• EXCERPTED TEXT:
------------------------------------------------------------

There are many who try to reconcile the tensions in Antigone, from Ismene who advises Antigone to be cautious to Creon himself who in vain decides to free Antigone from her rocky vault and raise a mound for the dead body of her brother he exposed. However, it is the old seer, Tiresias, whose angry prophecies to the insulting Creon finally make Creon recognize the error of his pride and stubbornness. Like he informs Oedipus he is the murderer of his father and the husband of his mother, so Tiresias explains to Creon it is his fault that Thebes is doomed to plague “And it is you—your high resolve that sets this plague on Thebes” (Sophocles 111).
Creon chooses to deny the old seer’s prophecies and insults him by telling him they are lies and he was bribed to say such monstrous things. However, this only serves to make Tiresias even more upset. He explains to Creon he is sick and has made mistakes. However, he tries to explain that it is never to late to redress errors if the perpetrator of them is willing to correct the errors he has committed by making amends to the victims of his mistakes “But once the wrong is done, a man can turn his back on folly, misfortune too, if he tries to make amends, however low he’s fallen, and stops his bullnecked ways. Stubbornness brands you for stupidity—pride is a crime. No, yield to the dead! Never stab the fighter when he’s down. Where’s the glory, in killing the dead twice” (Sophocles 112).

------------------------------------------------------------

• TO DO:
1/ List every character from the drama who is named in the passage on Tiresias and Creon. Leave out the playwright cited in the parenthetical references.
2/ Do these statements agree with the passage on Tiresias and Creon? For each one, answer yes or no and quote the words that decide it. (a) Ismene advises Antigone to be cautious. (b) Creon accepts the old seer's prophecies as soon as he hears them. (c) Tiresias tells Creon that pride is a crime.

• COLLECTED DATA:
------------------------------------------------------------

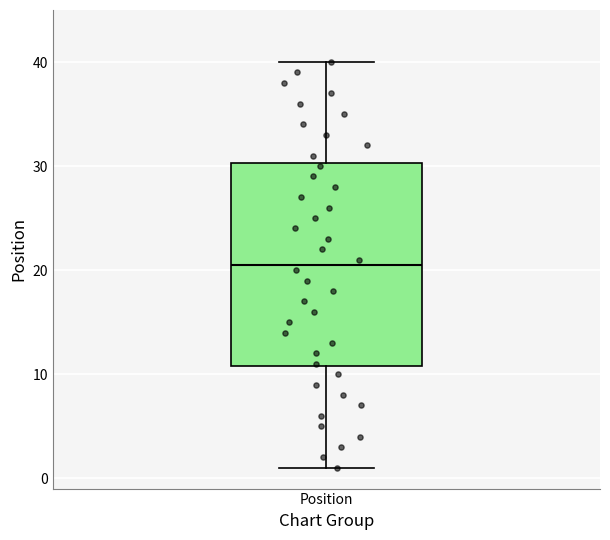

Read this box plot against the y-axis: the position of the median line, the range covered by the box, and the ends of both whiskers. The values are not printed on the chart, so give them approximately, as read against the axis.

median 21, box 11 to 30, whiskers 1 to 40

------------------------------------------------------------

• COMPLETED EXERCISE:
1/ Antigone, Ismene, Creon, Tiresias, Oedipus

2/
(a) Yes: "Ismene who advises Antigone to be cautious"
(b) No: "Creon chooses to deny the old seer’s prophecies"
(c) Yes: "pride is a crime"